Two severely disabled men have lost a High Court challenge against the legality of Government regulations setting up the controversial Universal Credit benefits scheme.
A judge in London announced on Thursday that he had dismissed the challenge - ruling that the 2013 regulations "do not involve discrimination" in so far as they "do not include any element" which "corresponds to the additional disability premiums payable under the previous regime".
But Mr Justice Lewis declared that the "implementing arrangements do at present give rise to unlawful discrimination", and that the two men were entitled to a declaration to that effect.

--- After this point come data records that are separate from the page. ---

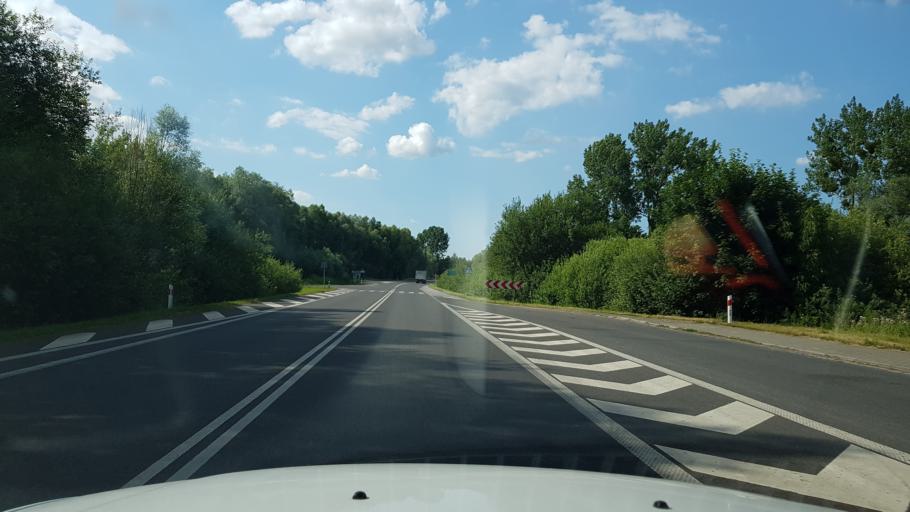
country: PL
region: West Pomeranian Voivodeship
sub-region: Powiat gryfinski
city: Stare Czarnowo
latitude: 53.2393
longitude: 14.7850
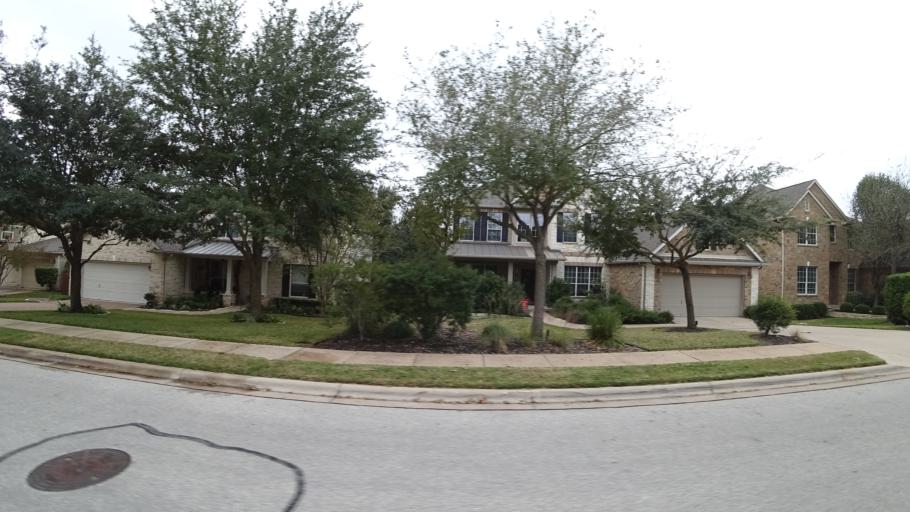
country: US
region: Texas
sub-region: Travis County
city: Hudson Bend
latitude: 30.3594
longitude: -97.8985
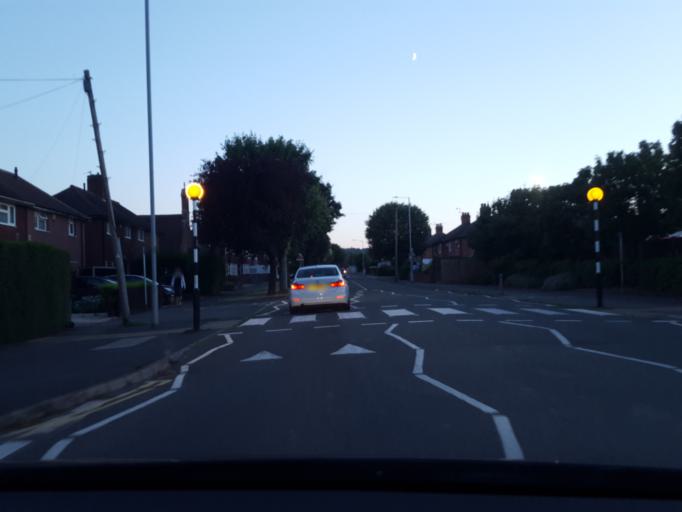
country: GB
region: England
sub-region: Leicestershire
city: Loughborough
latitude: 52.7578
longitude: -1.2079
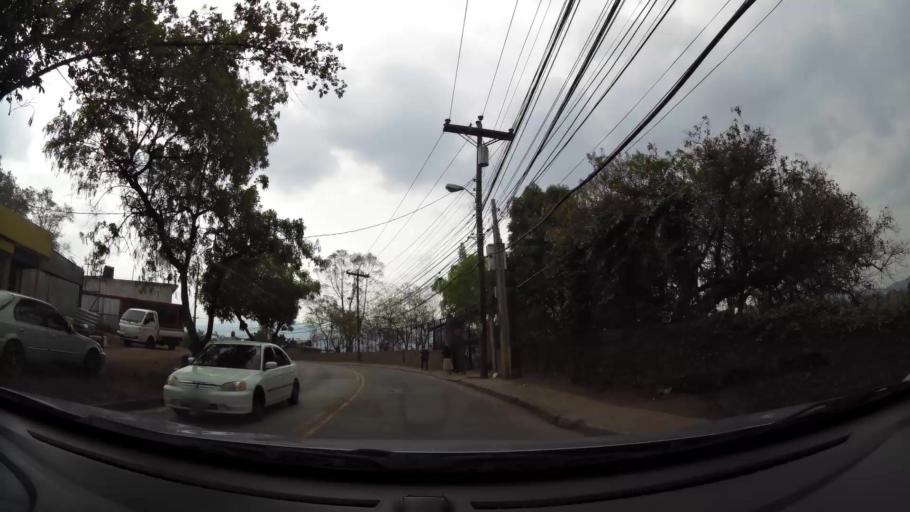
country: HN
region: Francisco Morazan
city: Tegucigalpa
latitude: 14.0905
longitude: -87.1684
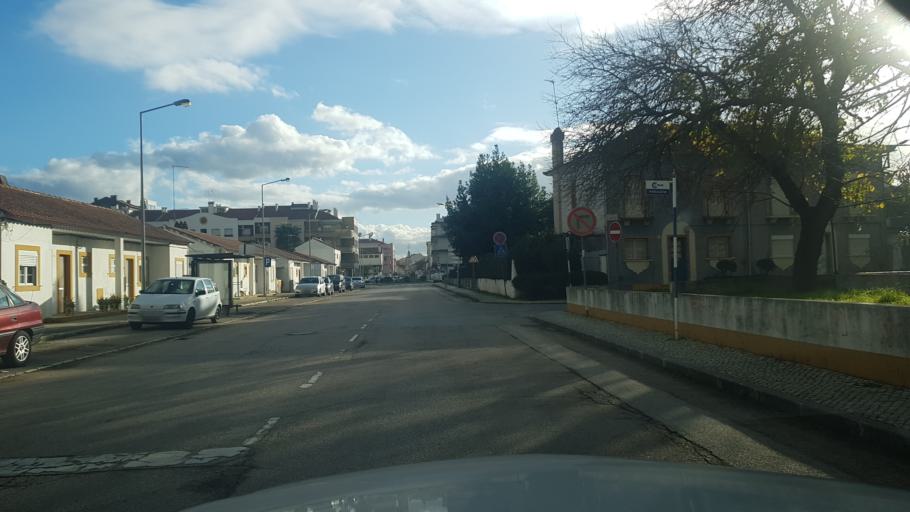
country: PT
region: Santarem
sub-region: Entroncamento
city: Entroncamento
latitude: 39.4697
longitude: -8.4731
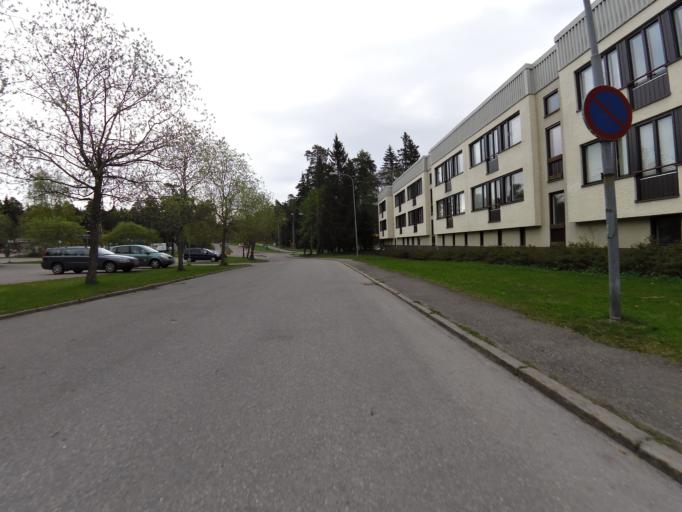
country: SE
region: Gaevleborg
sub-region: Gavle Kommun
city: Gavle
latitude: 60.6883
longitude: 17.1244
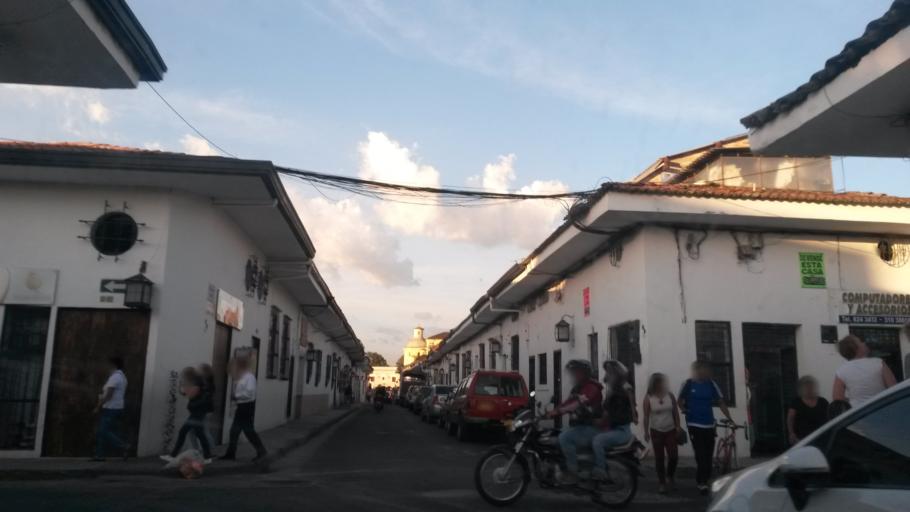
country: CO
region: Cauca
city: Popayan
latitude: 2.4415
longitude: -76.6098
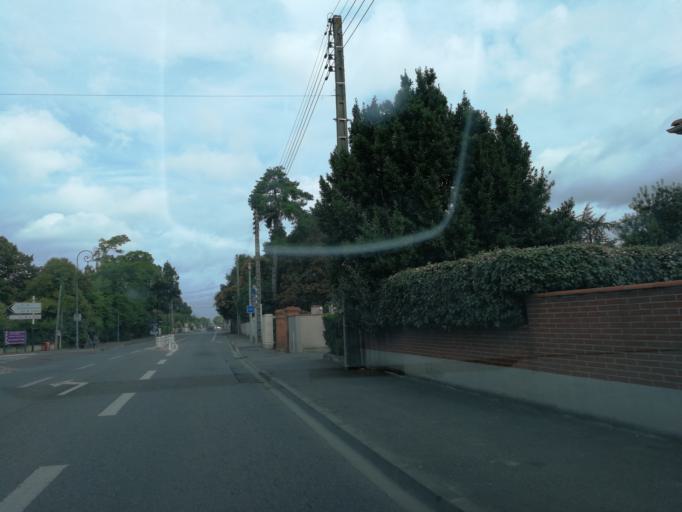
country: FR
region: Midi-Pyrenees
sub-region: Departement de la Haute-Garonne
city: Aucamville
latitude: 43.6705
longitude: 1.4277
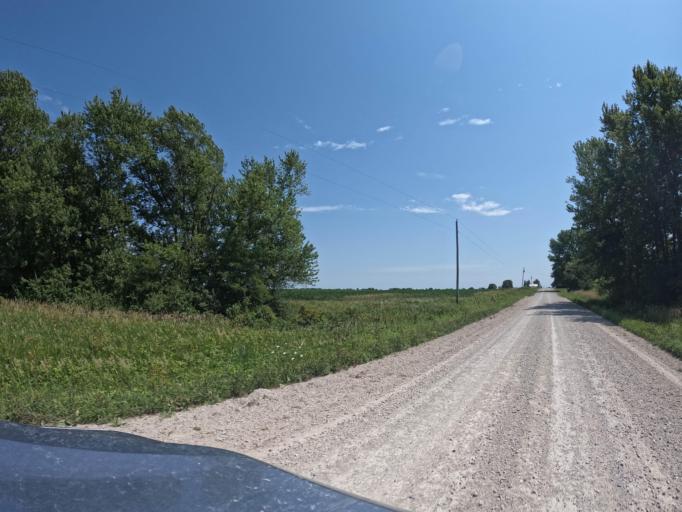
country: US
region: Iowa
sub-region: Henry County
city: Mount Pleasant
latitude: 40.9057
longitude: -91.6316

During a hearing in May, the judge was told by the men's lawyers that they have been left unable to meet many of their basic needs.
He heard from barrister Zoe Leventhal that a "significant" drop in monthly income was having "seriously detrimental impacts on their health and well-being".
She said that both men, who live alone without a carer, "are no longer able to meet many of their basic needs".
They had lost around £178 per month after having to move to the Universal Credit system - which replaced a range of means-tested welfare benefits with one single benefit.
The two men whose cases are at the centre of the judicial review action against the Work and Pensions Secretary cannot be named for legal reasons and are referred to as TP and AR.
TP is a 52-year-old terminally ill man who worked in the financial sector, while AR is aged 36 and suffers from severe mental health issues.
Their case is said to be the first legal challenge against the Universal Credit scheme.
Law firm Leigh Day, which represents them, welcomed the judge's decision to grant a declaration and described his judgment as "landmark".